◆ Stated goal
Return, word for word, the stretch of the conference tutorials page from "The second part" up to and including "and distributed applications.".

◆ Source document
--*--
Tutorials

Tutorial registration

Tutorials are included in the conference fee. However, in order to arrange proper logistics for the tutorials, after registration we kindly ask you to send an email to europar05@di.fct.unl.pt, with subject "Tutorial Attendance" and containing, in the message body, your name and the tutorial(s) you want to attend to (#1, #2 or #3). All tutorials will take place on Tuesday, August 30, 2005.

Tutorials:
  1. Testing Multi-threaded and Distributed Applications
  2. Kerrighed, a Single System Image Cluster Operating System
  3. Creating and Managing Distributed Scientific Workflows

Outline of the Tuesday Schedule:

9:00 -  Bus takes participants from Hotel Costa da Caparica
9:30 -  Start of Tutorials 1 and 2
11:00 - Cofffee Break
11:30 - Continuation of the Tutorials
12:30 - Lunch
13:00 - Bus takes participants in Tutorial 3 from Hotel Costa da Caparica
14:00 - Continuation of  Tutorials 1 and 2  / Start of Tutorial 3
15:30 - Coffee Break
17:30 - End
(Buses takes participants back to Hotel Costa da Caparica)


Tutorial 1 - Testing Multithreaded and Distributed Applications

Eitan Farchi and Shmuel Ur
IBM, Haifa, Israel
Full-day tutorial with hands-on session
Location: Room 1B


The industry's newest proven techniques and tools for reviewing and testing multithreaded applications will be presented in this tutorial, along with hands-on experience in their use. We will begin with an overview of why multithreaded code is so difficult to develop, and present, in some detail, the bug patterns commonly found in such code. We will then introduce the interleaving review technique (IRT), a very effective, scenario-based review technique for exposing scheduling problems. A review exercise in which participants will use concurrent bug patterns to find deadlocks and race conditions will conclude the first part of the tutorial.

The second part of the tutorial will discuss effective unit testing of multithreaded programs that expose concurrent bugs such as deadlocks, and race conditions. This is of utmost importance: bugs in multithreaded code are usually found during system or stress testing, or at the customer site, often with catastrophic consequences. We will further explain how function and system testing of multithreaded programs can be improved. An exercise in test execution techniques and analysis will conclude the tutorial. In the course of the session, we will also touch on aspects of debugging and coverage that are unique to multithreaded and distributed applications.

The techniques taught in the tutorial are being applied in the industry to multithreading distributive and concurrent code. They are used on all forms of software from embedded micro code all the way to huge middleware applications.

The following topics are covered:

- Typical problems in designing, coding, inspecting and testing
multithreaded code
- Design-level test scenario selection and representation
- Bug-pattern based review
- The Interleaving Review Technique (IRT)
- Roles in review: program counter, devil's advocate, and
stenographer
- Devil's advocate guidelines
- Bug patterns
- How to represent the system state and the system
changes when multi-threading, several CPUs, and asynchronous
calls are used
- Testing tools
- Interleaving generation tools such as ConTest (Contest
can be downloaded from
http://www.alphaworks.ibm.com/tech/contest)
- Race detection tools such as Intel's Thread Checker (available from
http://www.intel.com/software/products/threading/tcwin/overview.htm )
--*--
◆ Data rows
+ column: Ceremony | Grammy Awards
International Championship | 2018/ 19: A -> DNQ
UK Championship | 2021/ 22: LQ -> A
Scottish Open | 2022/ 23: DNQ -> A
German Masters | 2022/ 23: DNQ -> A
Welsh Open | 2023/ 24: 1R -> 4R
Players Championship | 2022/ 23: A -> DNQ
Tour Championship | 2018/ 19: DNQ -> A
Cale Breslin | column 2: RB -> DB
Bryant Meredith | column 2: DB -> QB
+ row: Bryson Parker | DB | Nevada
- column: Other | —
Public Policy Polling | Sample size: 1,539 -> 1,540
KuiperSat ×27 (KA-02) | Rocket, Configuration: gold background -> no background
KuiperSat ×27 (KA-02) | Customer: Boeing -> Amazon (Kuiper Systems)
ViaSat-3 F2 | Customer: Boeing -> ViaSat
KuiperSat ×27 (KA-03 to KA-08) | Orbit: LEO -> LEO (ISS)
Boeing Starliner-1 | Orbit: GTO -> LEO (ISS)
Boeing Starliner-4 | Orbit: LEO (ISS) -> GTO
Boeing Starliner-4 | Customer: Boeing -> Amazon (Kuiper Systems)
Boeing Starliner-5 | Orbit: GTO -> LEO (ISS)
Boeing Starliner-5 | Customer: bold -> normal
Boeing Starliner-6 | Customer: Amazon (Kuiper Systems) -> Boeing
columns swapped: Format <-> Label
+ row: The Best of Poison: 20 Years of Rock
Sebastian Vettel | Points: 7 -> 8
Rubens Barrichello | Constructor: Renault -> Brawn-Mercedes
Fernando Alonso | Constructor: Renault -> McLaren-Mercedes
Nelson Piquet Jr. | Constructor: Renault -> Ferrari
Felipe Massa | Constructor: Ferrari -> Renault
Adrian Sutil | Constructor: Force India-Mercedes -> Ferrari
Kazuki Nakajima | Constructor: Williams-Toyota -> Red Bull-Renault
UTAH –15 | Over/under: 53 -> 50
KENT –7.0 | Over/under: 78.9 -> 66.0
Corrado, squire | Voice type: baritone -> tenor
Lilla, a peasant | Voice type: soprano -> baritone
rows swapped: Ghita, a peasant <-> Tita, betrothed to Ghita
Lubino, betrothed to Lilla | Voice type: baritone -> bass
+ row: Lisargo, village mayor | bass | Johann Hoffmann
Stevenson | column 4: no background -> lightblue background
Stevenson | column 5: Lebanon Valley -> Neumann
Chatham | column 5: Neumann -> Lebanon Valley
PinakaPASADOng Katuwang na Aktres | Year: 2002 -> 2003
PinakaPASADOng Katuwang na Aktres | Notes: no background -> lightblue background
--*--
◆ Response to this task
The second part of the tutorial will discuss effective unit testing of multithreaded programs that expose concurrent bugs such as deadlocks, and race conditions. This is of utmost importance: bugs in multithreaded code are usually found during system or stress testing, or at the customer site, often with catastrophic consequences. We will further explain how function and system testing of multithreaded programs can be improved. An exercise in test execution techniques and analysis will conclude the tutorial. In the course of the session, we will also touch on aspects of debugging and coverage that are unique to multithreaded and distributed applications.